The Office of Lawyer Regulation filed a complaint on Dec. 13 charging Barry Wagner, who practices in Phoenix, with failing to notify the OLR that the State Bar of Arizona had reprimanded him in April and placed his license on probation for two years for breaking Arizona’s rules of professional conduct.

The OLR is seeking reciprocal discipline. The agency is asking the Wisconsin Supreme Court to publicly reprimand Wagner and order him to follow the terms of the Arizona order, which call for probation and require him to complete additional ethics training.

Unlike the Wisconsin Supreme Court, the Arizona Supreme Court does not have a separate entity from the bar that regulates in-state lawyers.

The State Bar of Arizona and Wagner reached an agreement in March in which Wagner admitted to committing misconduct for improperly handling a personal-injury settlement and consented to a reprimand and probation.

The bar was alerted to the alleged misdeeds by Wagner’s client, who filed a grievance in December 2015.

Wagner later admitted that he had received the $16,500 settlement in April 2015 and disbursed some of the money to his client when he believed all the liens had been paid. He forgot that two third parties had more than $7,500 in liens that were active and did not pay them until January 2016.

He also admitted to various trust-account violations that the bar found in its investigation, including converting other clients’ money when he overpaid the client and failing to keep proper trust records. Lawyer-regulation officials found 35 instances in which Wagner overpaid either clients or third parties, then deposited money from elsewhere to make up for it.

A disciplinary judge accepted the agreement in April. The terms of the two-year probation call for Wagner to attend a half-day trust-account ethics program and participate in a two-year review of his office procedures.
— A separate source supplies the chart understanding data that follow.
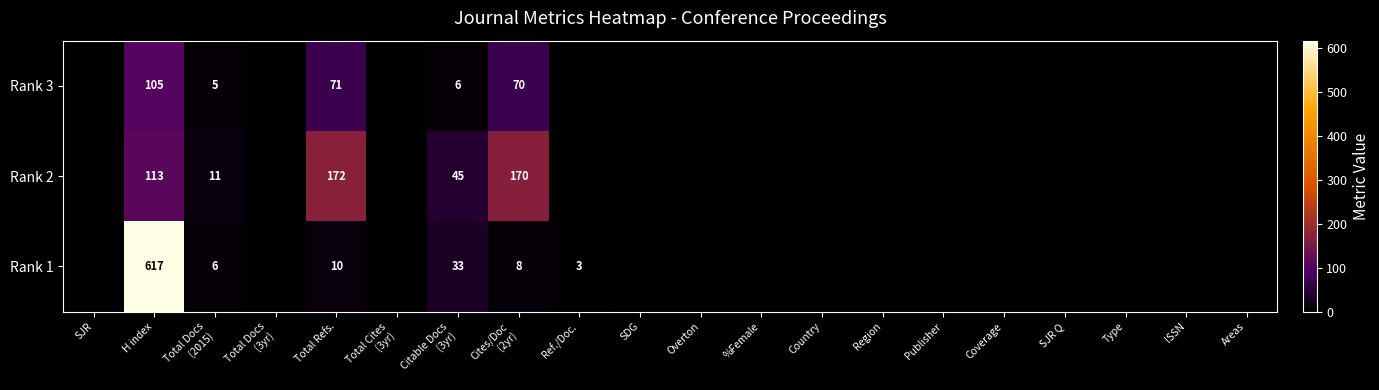

The Rank 3 series shows 27 at Total Refs.. True or false?

False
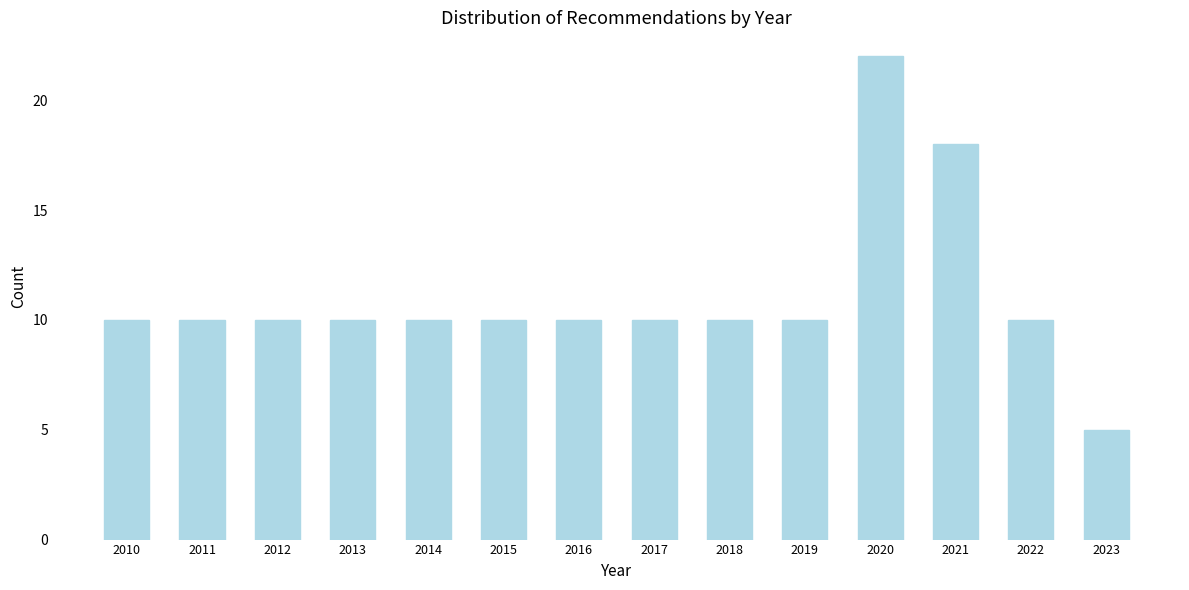

Reading left to right, transcribe all the data shown in this chart.

10	10	10	10	10	10	10	10	10	10	22	18	10	5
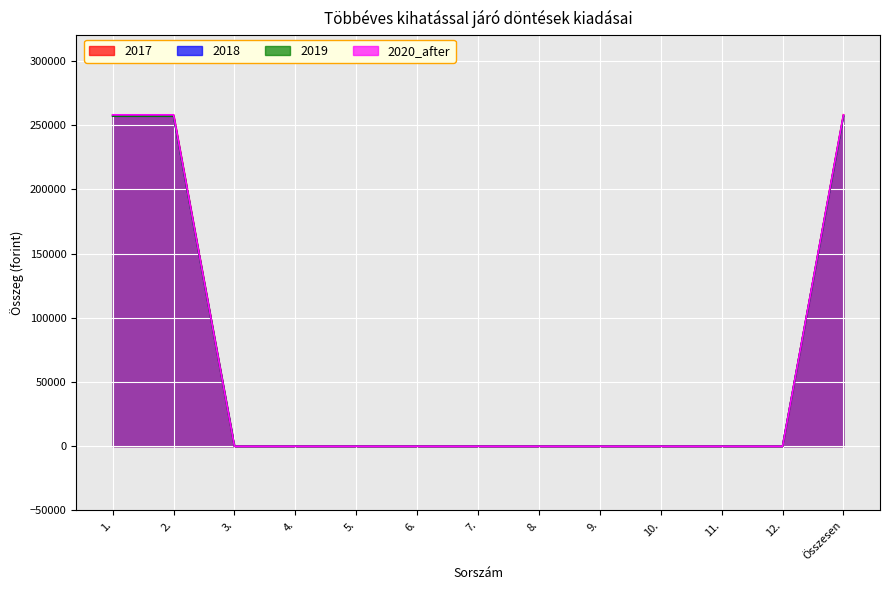

Rank the categories by 2020_after value from highest to lowest.

1., 2., Összesen, 3., 4., 5., 6., 7., 8., 9., 10., 11., 12.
Wagner, who earned his law degree at the University of Miami School of Law in 1998, has been licensed in Wisconsin since 2000. His license is not in good standing. He has failed to pay dues since 2006 and failed to report the completion of continuing legal-education requirements since 2007, according to the Wisconsin State Bar website.

Wagner has 20 days to tell the court in writing of any opposition to its imposing disciplinary actions that are reciprocal to those taken by Arizona.